The Slovenia Times

Lynx population saved from extinction

Environment & Nature
The lynx Blisk released into the Snežnik forests. Photo: Daniel Novakovič/STA

Slovenia's lynx population has grown to some 50 adults since a dozen new animals have been relocated to the country's forests to revive the gene pool and save the species from re-extinction as part of an EU-funded project that is now coming to an end. The size of the population augurs well for the future of the species.

A total of 18 lynx have been brought to Slovenia and Croatia from a stable lynx population in the Carpathian Mountains in Slovakia and Romania since the Life Lynx project started in 2017 to save the population in the Dinaric and South-East Alpine regions from extinction due to inbreeding.

Fourteen have successfully integrated into the local populations, producing over 30 offspring, which the project's partners see as a sign for optimism.

Life Lynx has been largely financed by the EU as part of the LIFE programme and has brought together eleven partners from Slovenia, Croatia, Italy, Slovakia and Romania.

The partners find it particularly important that a "'stepping-stone population' has been established in the Slovenian Alps, which will allow a connection with lynx in Austria and, in the long run, via Italy, with Switzerland, because only larger connected populations ensure the long-term survival of the lynx".

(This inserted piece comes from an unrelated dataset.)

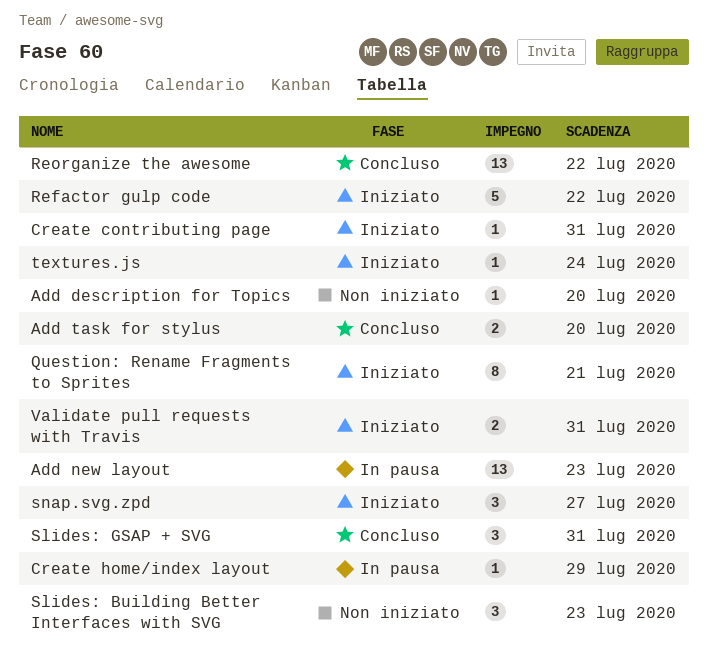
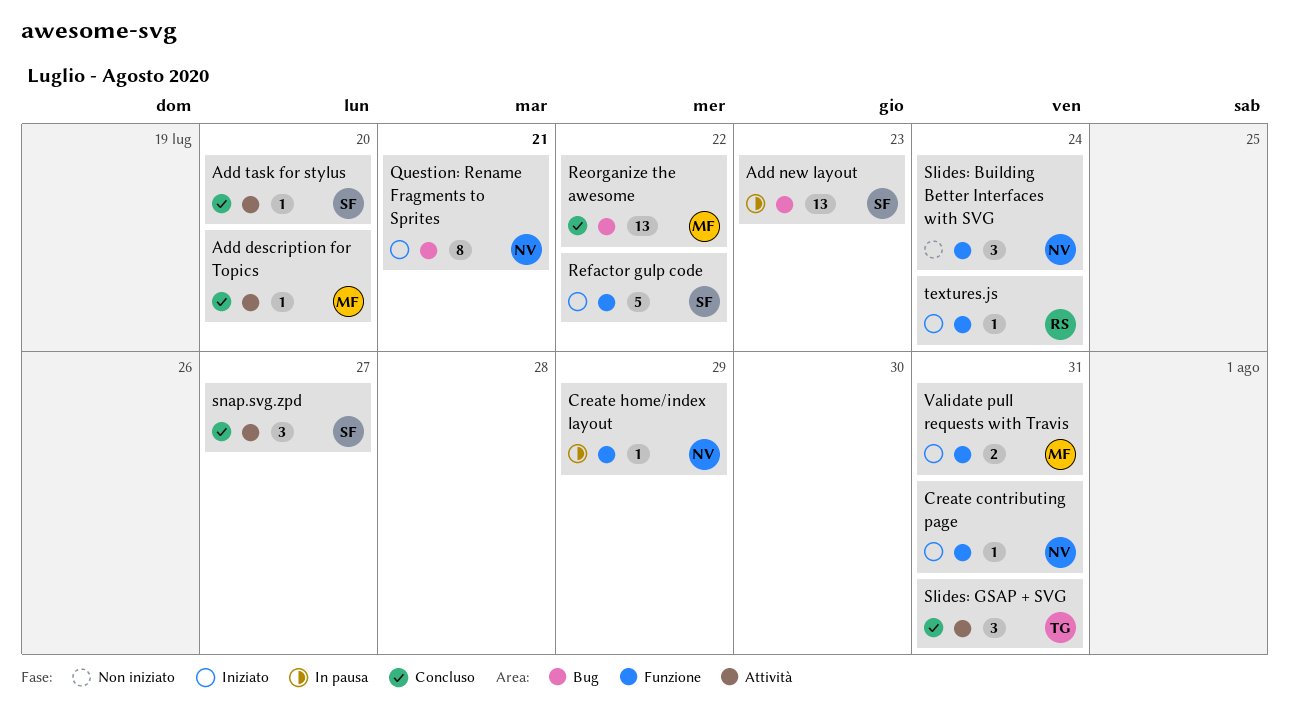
Add description for Topics, status: Non iniziato -> Concluso
Add task for stylus, estimate: 2 -> 1
Slides: Building Better Interfaces with SVG, due: Jul 23 -> Jul 24
snap.svg.zpd, status: Iniziato -> Concluso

It is also encouraging that five lynx introduced to the Slovenian Alps have established their own territories in the wider area and have had offspring that are already establishing territories of their own.

The efforts to increase the lynx population in Slovenia have been further reinforced by the lynx released into the wild in Italy under the ULyCa2 project.

Of around 50 adult lynx in Slovenia, around ten are in the Alps in the north-west and around 40 in the Dinaric Alps further to the south.

"The goal is for these two parts of the population to get connected, which is essential for the long-term conservation of the species in Slovenia," Rok Černe, the project's coordinator at the Forest Service, was quoted as saying in a press release issued on 20 March.

"With the Life Lynx project, we have succeeded, with a lot of effort, in preventing the lynx from becoming extinct again in this part of Europe," he added.

The lynx population in Slovenia started decreasing at the end of the 18th century as hunting became more accessible and the number of deer and other lynx prey drastically fell. In Slovenia the lynx became extinct in 1908 when the last specimen was culled.

In 1973 hunters and foresters reintroduced six lynxes to Slovenian forests. The effort to repopulate was successful at first but as the population was isolated from others, inbreeding soon became a problem. The Life Lynx project has solved that problem.

"Since the start of the project, we have increased the number of adult lynx in Slovenia from the brink of extinction, when there were only 20 adult lynx, to around 50," Miha Krofel from the Ljubljana Biotechnical Faculty said.

"The population is also expanding in terms of territory, which gives hope that it will link up with one of the neighbouring lynx populations and allow the natural flow of genes," he added.

However, a major obstacle to the Dinaric and Alpine lynx populations getting connected is the Ljubljana-Koper motorway, which does not have a green bridge to allow these elusive wild cats to cross.